Перепишите дословно текст всех приведенных ниже записей.

═════ ПРЕДОСТАВЛЕННЫЕ ЗАПИСИ ═════

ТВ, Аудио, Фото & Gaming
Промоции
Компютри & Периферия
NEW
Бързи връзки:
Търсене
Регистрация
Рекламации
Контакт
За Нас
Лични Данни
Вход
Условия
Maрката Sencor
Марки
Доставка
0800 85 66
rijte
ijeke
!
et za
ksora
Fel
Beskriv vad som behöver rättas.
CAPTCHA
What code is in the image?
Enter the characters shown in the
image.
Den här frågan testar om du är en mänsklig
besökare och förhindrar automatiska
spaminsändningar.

═════

**ОТВЕТ**.
ТВ, Аудио, Фото & Gaming
Промоции
Компютри & Периферия
NEW
Бързи връзки:
Търсене
Регистрация
Рекламации
Контакт
За Нас
Лични Данни
Вход
Условия
Maрката Sencor
Марки
Доставка
0800 85 66
rijte
ijeke
!
et za
ksora
Fel
Beskriv vad som behöver rättas.
CAPTCHA
What code is in the image?
Enter the characters shown in the
image.
Den här frågan testar om du är en mänsklig
besökare och förhindrar automatiska
spaminsändningar.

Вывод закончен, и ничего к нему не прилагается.